Wir haben es nicht geschafft, die Ukraine so mit Abwehrwaffen zu unterstützen, dass sie sich selbst ausreichend schützen kann. Die vielen Drohnenangriffe brechen durch die Schutzschirme. Nicht zu handeln hat auch einen Preis: Menschen sterben, Häuser und Infrastruktur werden zerstört. Deshalb meine ich, dass wir der Ukraine helfen sollen, sich besser zu schützen.

Die aktuellen Umfragewerte für Sie und Ihre Partei sehen nicht so aus, als würden Sie am Ende wirklich das Kanzleramt beziehen. Gleichzeitig haben Sie gerade mit einer Riesenprojektion auf dem Münchner Siegestor stark polarisiert. Sind Sie ein Scheinriese?

Das war eine etwas piratige Aktion, ja, aber so haben viele mitbekommen: Ich möchte Bündniskanzler werden, in die Gesellschaft ausgreifen. Wenn man der Underdog ist, muss man auch bereit sein, was Neues zu wagen.

"Herr Merz, Herr Scholz und ich sind sehr unterschiedliche Menschen."

Robert Habeck

Was würde sich unter dem Kanzler Habeck konkret verändern?

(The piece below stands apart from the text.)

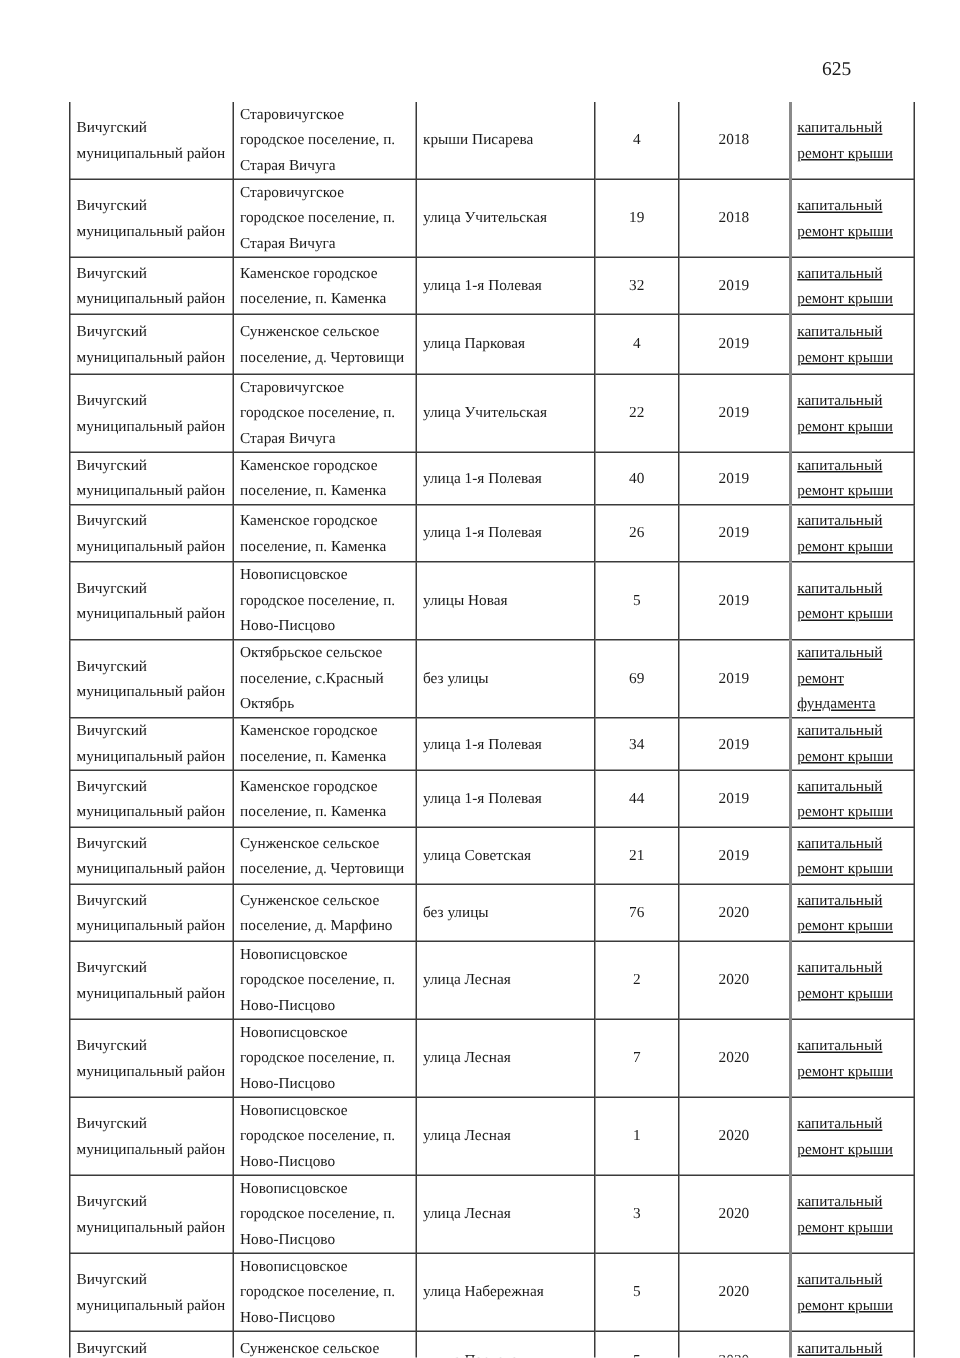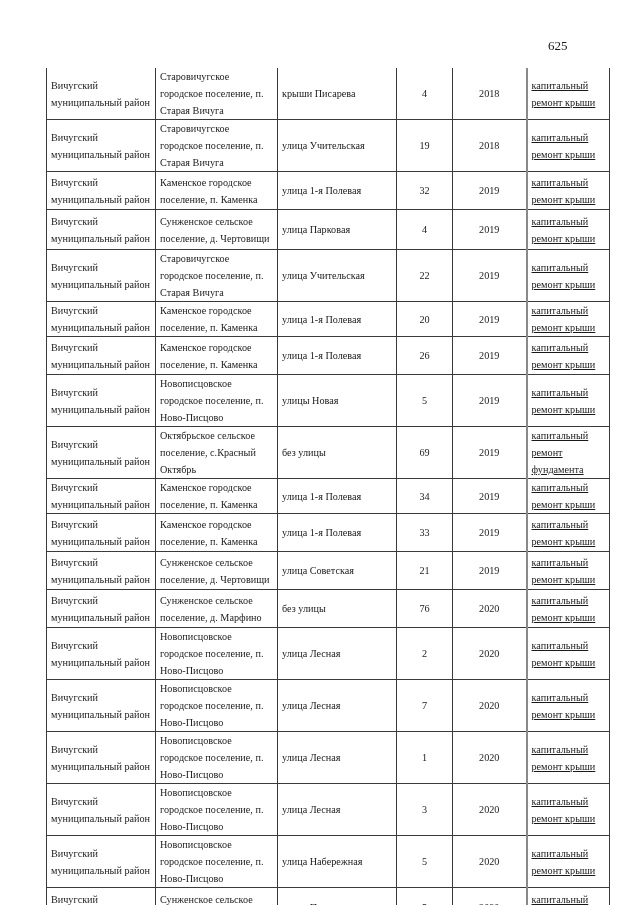"20" td.c-num { text: 20 -> 40 }
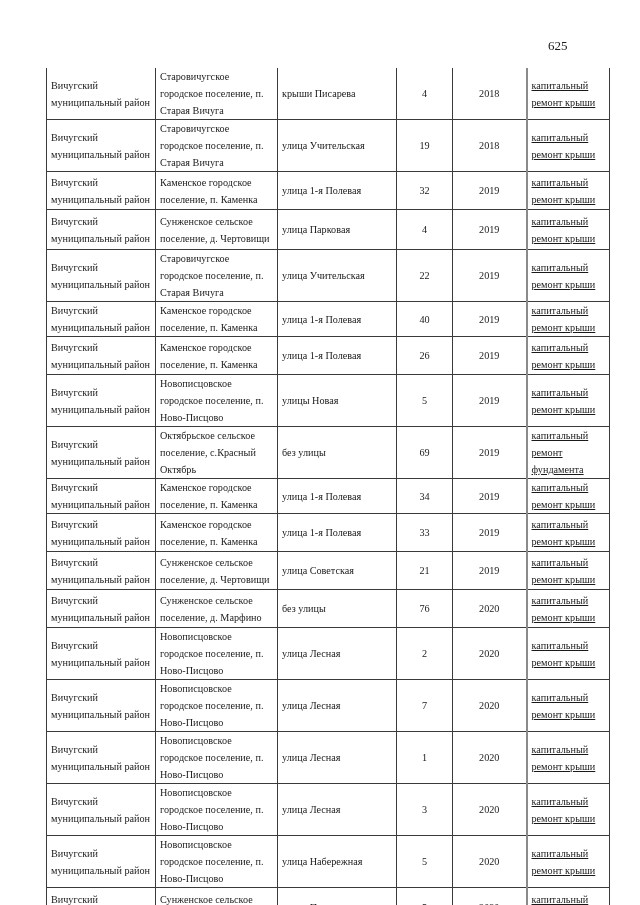"33" td.c-num { text: 33 -> 44 }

Ich will Klimaschutz mit sozialer Gerechtigkeit und dem Wachstum der Wirtschaft verbinden und so dafür sorgen, dass sich das Land hinter dieser Jahrhundertaufgabe vereint. Ich will außerdem Europa dienend führen. Niemand wartet darauf, dass Deutschland sich hinstellt und allen von oben herab sagt: Wir wissen, wie es geht. Aber Deutschland spielt eine wichtige Rolle, damit Europa vorangeht. Und wir sprachen bereits darüber – ich werde immer darauf achten, dass alle steuerlichen Reformen und Entlastungen vor allem den Menschen helfen, die es nicht so dicke haben. Diejenigen, die sehr, sehr, sehr reich sind, müssten vielleicht über eine globale Milliardärssteuer ein bisschen mehr bezahlen.

Das klingt nach Plänen, die auch der selbsternannte Klimakanzler Olaf Scholz hatte.

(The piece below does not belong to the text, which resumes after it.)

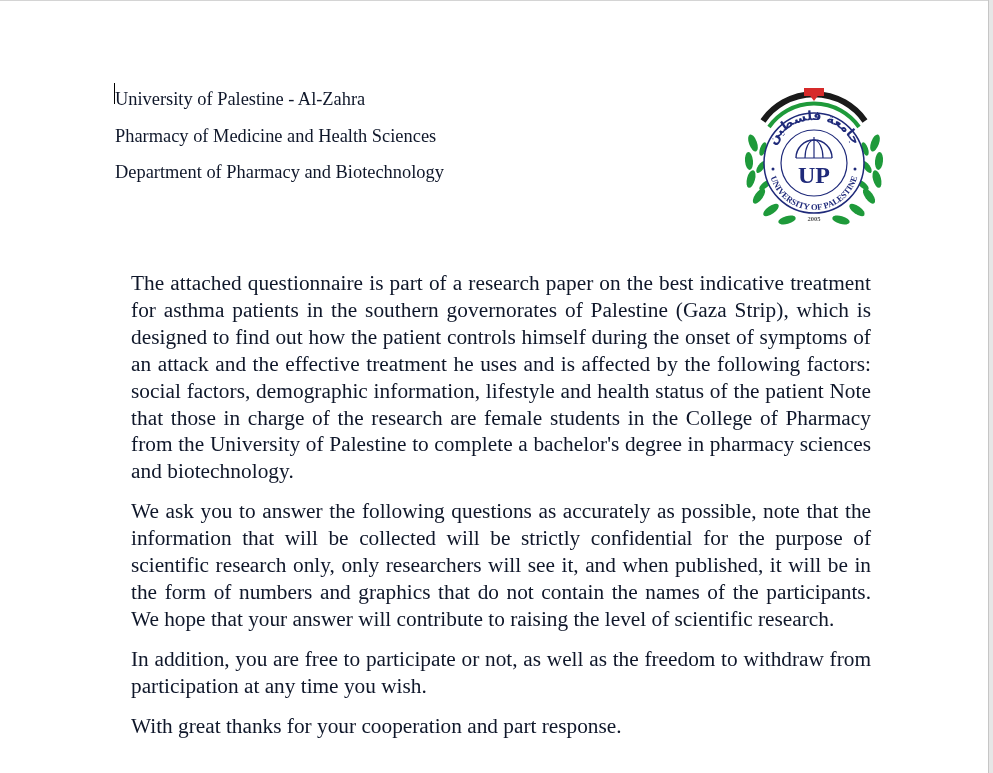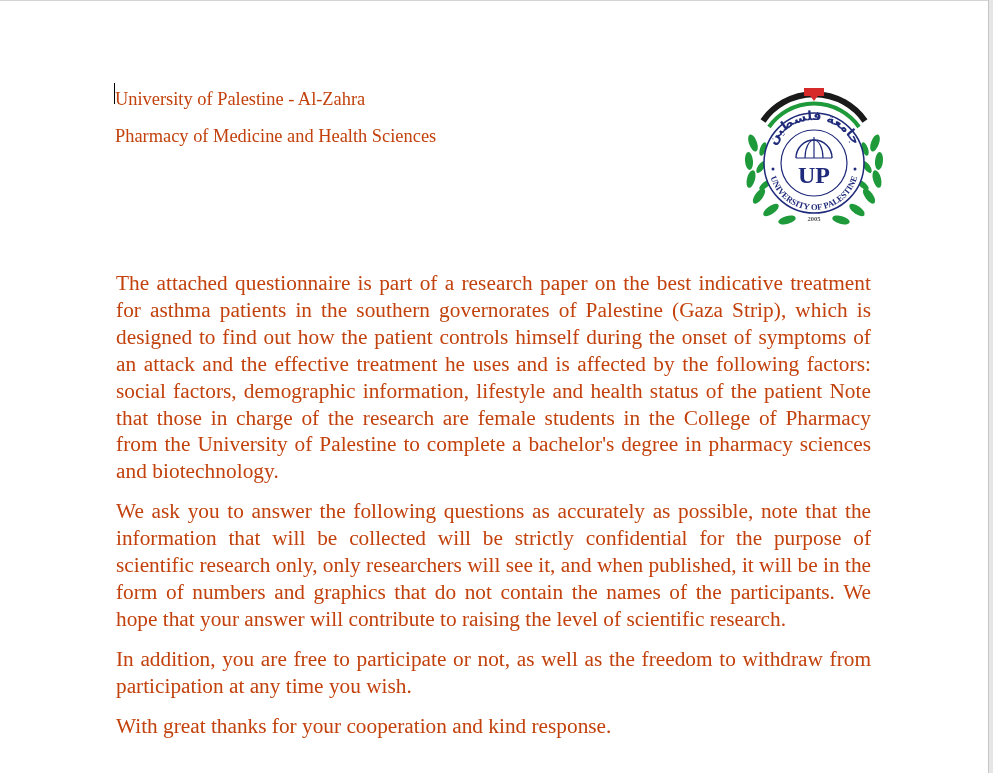"University of Palestine - Al-Zahra" .page { color: #c2410c -> #0f172a }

Die Entschiedenheit, mit der man den Klimaschutz vorantreiben muss, ist für mich keine taktische Frage. Klimaschutz ist Menschenschutz. Deshalb habe ich auch die letzten drei Jahre den Ausbau der Erneuerbaren Energien – mit Erfolg – enorm vorangetrieben, habe den Klimaschutz auf Kurs gebracht. Die CO2-Emissionen gehen runter. Aber den Kurs müssen wir jetzt halten. Es darf keine Rückabwicklung geben. Dabei war es sicher nicht nur bequem, Klimaschutz in die Realität zu holen. Aber ich bin bei den Grünen eingetreten, weil der Erhalt der Lebensgrundlage eine zentrale politische Kategorie für mich ist. Mit großem Respekt vor dem, was die anderen Partien da machen: Bei denen ist es anders. Ansonsten sind Herr Merz, Herr Scholz und ich sehr unterschiedliche Menschen.

Inwiefern?

Ich bin mir nicht zu fein, Fehler zuzugeben, manchmal einen halben Schritt zurückzugehen und anderen Leuten recht zu geben. Ich kann Vorschläge akzeptieren, die besser sind als meine, und den politischen Mitbewerber auch mal loben. Und so unterschiedliche Interessen zusammenbringen. Ich glaube, das ist eine Stärke. Man muss dafür in sich ruhen.

Über den Gesprächspartner

  • Robert Habeck wurde 1969 in Lübeck geboren. Er studierte unter anderem Germanistik, Philosophie und Philologie in Freiburg, Roskilde (Dänemark) und Hamburg, wo er auch promovierte. Danach arbeitete der vierfache Vater als freier Schriftsteller. 2002 wurde er Mitglied bei Bündnis 90/Die Grünen und begann eine politische Karriere auf kommunaler, später auf Landes- und Bundesebene. Ende 2021 wurde er Bundesminister für Wirtschaft und Klimaschutz sowie Vizekanzler.